The story of the CFA's research project goes back to the fall of 2000, when concrete foundation contractors in Medina County, Ohio, found themselves with a problem. They had received notice from the county building department that cold weather was coming and that they would all need to adjust their practices accordingly. In freezing temperatures, no concrete could be placed except inside heated enclosures.
“Poured-wall contractors make up about half of our business in the winter,” says Rick Buccini of Osborne-Medina, a ready-mix supplier in Medina. “If they were shut down, we knew we would be shut down too. But we also knew that we had some high-performance concrete mixes that could perform very well in cold weather without the need to provide tents or heat.”
The problem was convincing the building department. So when Buccini and a group of foundation contractors went to meet with the county building official, they brought along engineer Brad Barnes, who runs a concrete testing lab called North Central Engineering, in Canton, Ohio. Barnes already had credibility with the county official—the two had worked together on commercial projects when the official was employed in the private sector.
“We asked the county what they needed in order to be satisfied with our mix performance,” says Buccini. “They said they wanted to see 1,200 psi overnight. So we went and mixed a batch that we thought could do that. It's nothing that we haven't done for the last 10 years. We make a mix with plenty of Type III [high-early-strength] cement and accelerators that we were quite comfortable would have the strength we needed 24 hours after the pour.” Barnes and Buccini placed a test cylinder in a freezing room overnight and fractured the cylinder in a standard test apparatus the next morning to determine its compressive strength. “We got 1,800 psi,” says Buccini, “and they accepted that.”
It could have stopped there; Medina building officials were satisfied. But several of the contractors, who were members of the CFA, wanted more-comprehensive data—something their trade association could show building officials all over the Northern United States whose code interpretations frequently curtail the wall contractors' cold weather work. Says Barnes, “They started talking within their association, and it ballooned into a whole research project.”A MATTER OF DEGREE
“It didn't take long for me to realize that I needed to know the temperature of the concrete in the walls,” says Barnes. Then, at the 2002 World of Concrete show in New Orleans, CFA executive Ed Sauter, along with CFA member Terry Lavy of Lavy Concrete Construction in Piqua, Ohio, happened to bump into John Gnaedinger, president of Con-Cure Corp. Based in Chesterfield, Mo., Con-Cure supplies a “concrete maturity system” that couples a thermistor (temperature sensor), buried in the fresh concrete at the time of the pour, with a solid-state black box that keeps a continuous record of the concrete's temperature as the concrete sets and hardens.

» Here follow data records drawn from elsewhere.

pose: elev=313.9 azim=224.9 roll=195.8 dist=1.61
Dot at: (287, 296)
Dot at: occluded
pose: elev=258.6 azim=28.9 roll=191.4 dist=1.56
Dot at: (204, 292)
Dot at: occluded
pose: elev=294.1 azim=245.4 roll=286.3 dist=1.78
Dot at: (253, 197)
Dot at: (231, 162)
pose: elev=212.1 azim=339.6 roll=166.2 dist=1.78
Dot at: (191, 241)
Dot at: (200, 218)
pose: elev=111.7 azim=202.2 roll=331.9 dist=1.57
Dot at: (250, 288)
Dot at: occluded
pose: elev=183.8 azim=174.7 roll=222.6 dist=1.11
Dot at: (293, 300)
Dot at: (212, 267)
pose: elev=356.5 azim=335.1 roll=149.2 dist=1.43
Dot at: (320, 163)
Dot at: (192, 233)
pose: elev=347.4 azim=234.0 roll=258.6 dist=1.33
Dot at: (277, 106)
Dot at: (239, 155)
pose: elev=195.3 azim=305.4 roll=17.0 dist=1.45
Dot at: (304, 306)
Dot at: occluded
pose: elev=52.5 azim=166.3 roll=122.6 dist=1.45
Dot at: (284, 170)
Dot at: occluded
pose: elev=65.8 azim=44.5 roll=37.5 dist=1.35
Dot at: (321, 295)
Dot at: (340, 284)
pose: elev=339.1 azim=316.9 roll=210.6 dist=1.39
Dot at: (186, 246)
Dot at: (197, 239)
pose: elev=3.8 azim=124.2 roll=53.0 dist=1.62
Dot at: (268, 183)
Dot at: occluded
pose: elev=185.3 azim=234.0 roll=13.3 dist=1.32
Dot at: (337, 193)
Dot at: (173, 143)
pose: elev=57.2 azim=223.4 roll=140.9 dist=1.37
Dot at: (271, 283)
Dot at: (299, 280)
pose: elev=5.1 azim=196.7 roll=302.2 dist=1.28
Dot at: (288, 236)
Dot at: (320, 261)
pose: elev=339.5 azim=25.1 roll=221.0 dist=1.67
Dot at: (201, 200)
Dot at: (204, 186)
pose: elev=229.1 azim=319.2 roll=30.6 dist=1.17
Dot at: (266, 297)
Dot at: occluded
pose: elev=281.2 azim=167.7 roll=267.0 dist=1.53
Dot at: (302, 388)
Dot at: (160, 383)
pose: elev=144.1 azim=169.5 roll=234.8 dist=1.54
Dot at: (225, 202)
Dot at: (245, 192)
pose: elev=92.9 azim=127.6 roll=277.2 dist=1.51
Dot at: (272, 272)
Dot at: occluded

Combining each mix's precise time and temperature record with its known strength based on cylinder fracture tests, maturity software can establish a “maturity signature” for each mix design. Then, using well-known equations for the heat released in the chemical reactions involved in concrete curing, the software can estimate the strength gain for the same mix when cured at some other temperature, even at a fluctuating temperature in the outdoors. That information can be especially valuable for concrete placed in cold weather. Writes Lavy in a CFA report, “When Ed and I explained to John what we were trying to accomplish, the light bulbs went off in everybody's head.”
Maturity testing is a standard practice in the concrete industry. Usually, the signature curves for any mix are created at ideal curing conditions—about 70°F and 100 percent relative humidity. But, says Gnaedinger, “We needed to design an experiment where people would not question the result of a cold weather study, just because the maturity curves were created at a warm temperature. We wanted to create a maturity curve at or close to freezing.” So the CFA decided to measure the temperature and strength gain over time of a full range of mixes, cured in a freezing cold room. “Now,” Gnaedinger says, “we have real data that shows concrete, even very lean mixes, curing out at this very cold temperature.”
In the end, the CFA had designed and tested 44 different mix formulas. It had also poured test walls outdoors in sub-freezing weather with six of the mixes and tested core samples of the walls for compressive strength at various ages. To learn more about how the concrete had fared in the freezing conditions, the CFA sent core samples from the test walls for a petrographic analysis (an expert microscopic inspection of the concrete's physical condition). Finally, it put the cores through a 300-cycle freeze-thaw exposure test to assess the concrete's durability.